Plaintiff finally argues that the trial court erred in giving defendants leave to withdraw the affirmative defense of equitable estoppel without prejudice because the defense was not filed until nearly two years after the lawsuit was filed and after discovery was completed. Plaintiff argues that because the withdrawal was without prejudice, defendants could raise the affirmative defense again upon remand. Defendants argue that the defense was withdrawn after the entry of summary judgment.
We see no error in permitting the withdrawal without prejudice. If defendants wish to reassert the defense upon remand, the trial court will have to determine the appropriateness of the amendment of defendants’ answer pursuant to section 2— 616 of the Code of Civil Procedure (Ill. Rev. Stat. 1989, ch. 110, par. 2—616).
Defendants argue that the photographs contained in plaintiff’s appellate brief are improper because these photographs were not properly before the trial court on the motion for summary judgment but that the trial court only granted leave to plaintiff to file them later. It is unnecessary to address this issue because the issues on appeal have not required an examination of the photographs’ depiction of the condition of defendants’ property. Defendants’ motion to strike the photographs is denied.

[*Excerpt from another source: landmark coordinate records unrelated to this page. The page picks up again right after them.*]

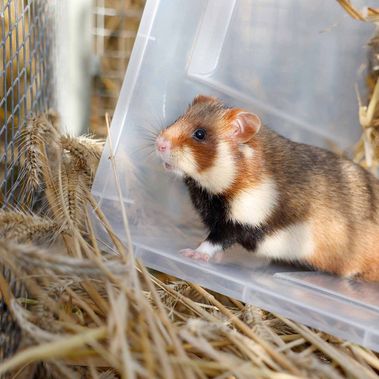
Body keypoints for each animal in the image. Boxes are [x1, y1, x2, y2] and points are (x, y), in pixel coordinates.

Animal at [156, 95, 379, 282]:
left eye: (200, 134)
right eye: (178, 117)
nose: (159, 143)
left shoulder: (240, 221)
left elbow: (214, 241)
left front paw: (190, 253)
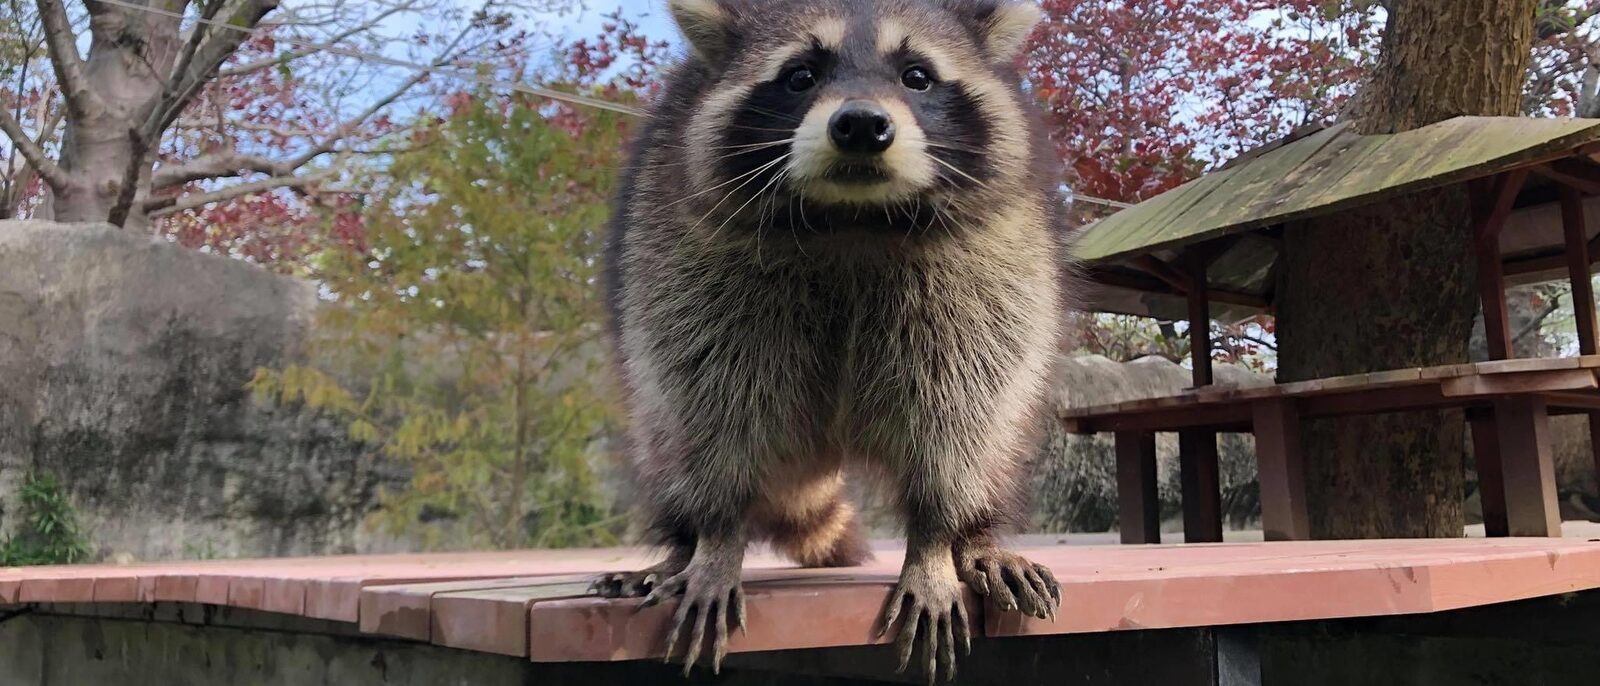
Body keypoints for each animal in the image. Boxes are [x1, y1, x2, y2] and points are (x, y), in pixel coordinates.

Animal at [592, 0, 1070, 680]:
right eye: (800, 76)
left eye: (917, 76)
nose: (862, 125)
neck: (852, 217)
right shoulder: (686, 260)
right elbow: (712, 405)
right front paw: (715, 539)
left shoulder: (989, 263)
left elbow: (959, 414)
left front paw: (936, 542)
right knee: (668, 439)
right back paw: (680, 544)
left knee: (996, 440)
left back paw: (978, 536)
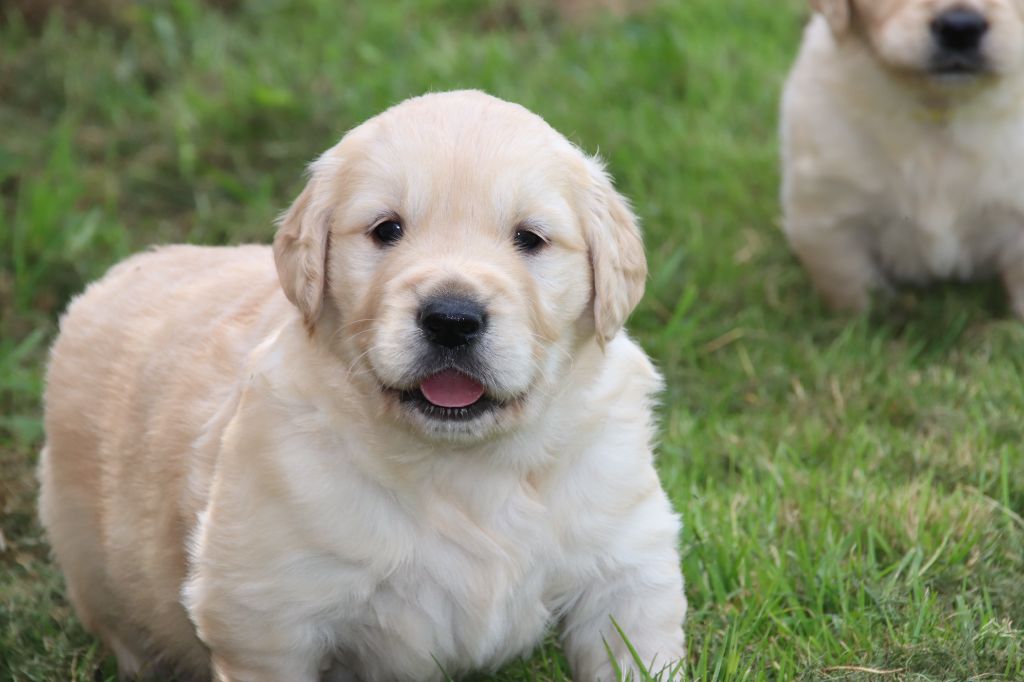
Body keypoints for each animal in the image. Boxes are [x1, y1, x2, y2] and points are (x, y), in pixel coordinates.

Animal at [37, 91, 688, 679]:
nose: (452, 318)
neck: (466, 466)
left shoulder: (627, 568)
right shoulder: (267, 616)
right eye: (387, 230)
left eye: (530, 238)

The judgment of the trial court is reversed in part and affirmed in part, and the cause is remanded.
Reversed in part; affirmed in part; and remanded.
RIZZI and TULLY, JJ., concur.
The word “Webster’s,” derived from the name of the 19th century lexicographer, Noah Webster, is now public property. (Hays, Dictionaries Go To War Over Words, N.Y. Times, October 22, 1991, at 3, col. 4.) For example, Simon and Schuster publishes Webster’s New World Dictionary, Merriam-Webster publishes Webster’s Ninth New Collegiate Dictionary, and Random House publishes Webster’s College Dictionary. Hays, Dictionaries Go To War Over Words, N.Y. Times, October 22, 1991, at 3, col. 4.
Webster’s New World Dictionary defines “junk” as “1. orig., old cable or rope *** 2. old metal, glass, paper, rags, etc. 3. [Colloq.] useless or worthless stuff; trash; rubbish ***.” (Webster’s New World Dictionary 765 (1982).) But Webster’s Third New International Dictionary defines “junk” as “2. a (1) old iron, glass, paper, cordage, or other waste that may be treated so as to be used again in some form (2): secondhand, worn, or discarded articles of any kind with having little or no commercial value.” Webster’s Third New International Dictionary 1227 (1981).